The lines needed are those below that contain the word "criterium"; copy each one.
# # # # #
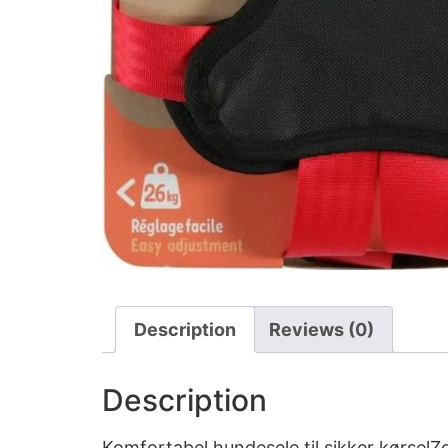
Description
Reviews (0)
Description
Komfortabel hundesele til sikker kørselZo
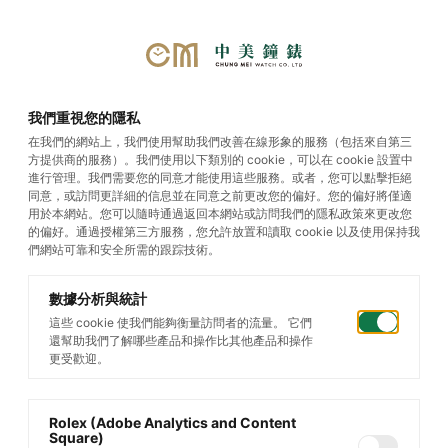
首頁
/
帝舵腕錶
/
Pelagos
我們重視您的隱私
在我們的網站上，我們使用幫助我們改善在線形象的服務（包括來自第三
方提供商的服務）。我們使用以下類別的 cookie，可以在 cookie 設置中
Pelagos
進行管理。我們需要您的同意才能使用這些服務。或者，您可以點擊拒絕
同意，或訪問更詳細的信息並在同意之前更改您的偏好。您的偏好將僅適
用於本網站。您可以隨時通過返回本網站或訪問我們的隱私政策來更改您
的偏好。通過授權第三方服務，您允許放置和讀取 cookie 以及使用保持我
篩選您的搜索
們網站可靠和安全所需的跟踪技術。
數據分析與統計
這些 cookie 使我們能夠衡量訪問者的流量。 它們
還幫助我們了解哪些產品和操作比其他產品和操作
更受歡迎。
Rolex (Adobe Analytics and Content
Square)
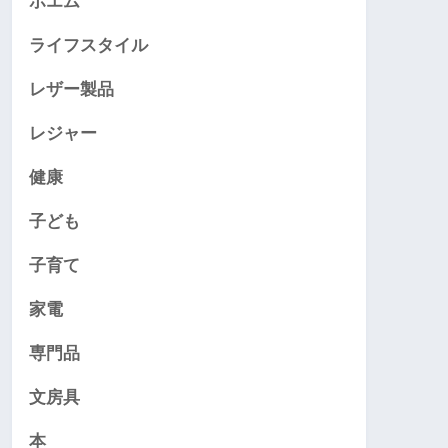
ポエム
ライフスタイル
レザー製品
レジャー
健康
子ども
子育て
家電
専門品
文房具
本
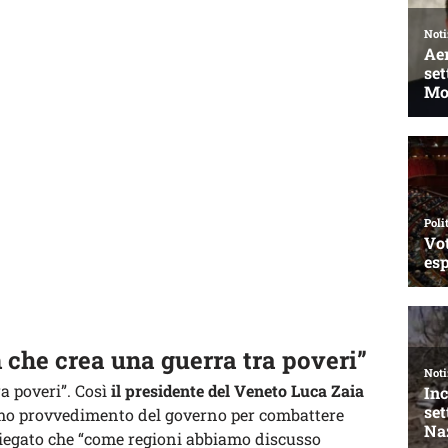
 che crea una guerra tra poveri”
a poveri”. Così
il presidente del Veneto Luca Zaia
imo provvedimento del governo per combattere
piegato che “come regioni abbiamo discusso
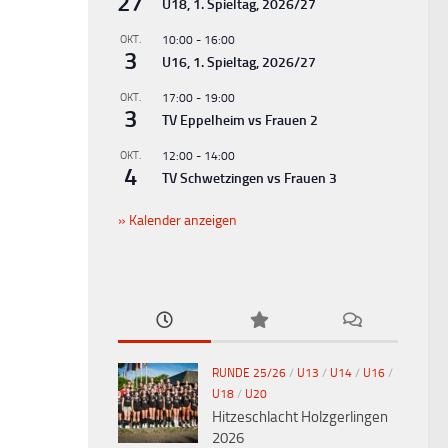
27
U18, 1. Spieltag, 2026/27
OKT.
10:00
-
16:00
3
U16, 1. Spieltag, 2026/27
OKT.
17:00
-
19:00
3
TV Eppelheim vs Frauen 2
OKT.
12:00
-
14:00
4
TV Schwetzingen vs Frauen 3
Kalender anzeigen
RUNDE 25/26
/
U13
/
U14
/
U16
/
U18
/
U20
Hitzeschlacht Holzgerlingen
2026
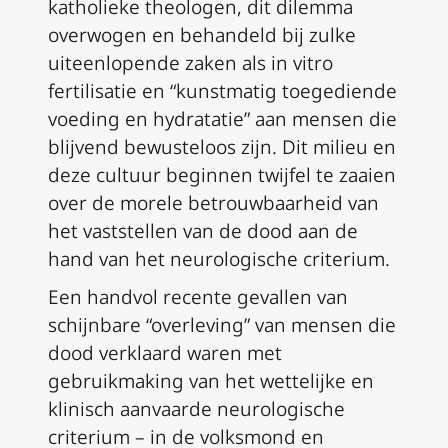
katholieke theologen, dit dilemma
overwogen en behandeld bij zulke
uiteenlopende zaken als in vitro
fertilisatie en “kunstmatig toegediende
voeding en hydratatie” aan mensen die
blijvend bewusteloos zijn. Dit milieu en
deze cultuur beginnen twijfel te zaaien
over de morele betrouwbaarheid van
het vaststellen van de dood aan de
hand van het neurologische criterium.
Een handvol recente gevallen van
schijnbare “overleving” van mensen die
dood verklaard waren met
gebruikmaking van het wettelijke en
klinisch aanvaarde neurologische
criterium – in de volksmond en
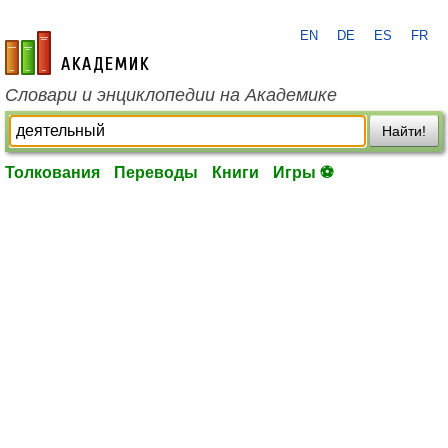
EN
DE
ES
FR
academic.ru
Словари и энциклопедии на Академике
Найти!
Толкования
Переводы
Книги
Игры ⚽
# # # # #
TASK SOLUTION.
hand van het neurologische criterium.
criterium – in de volksmond en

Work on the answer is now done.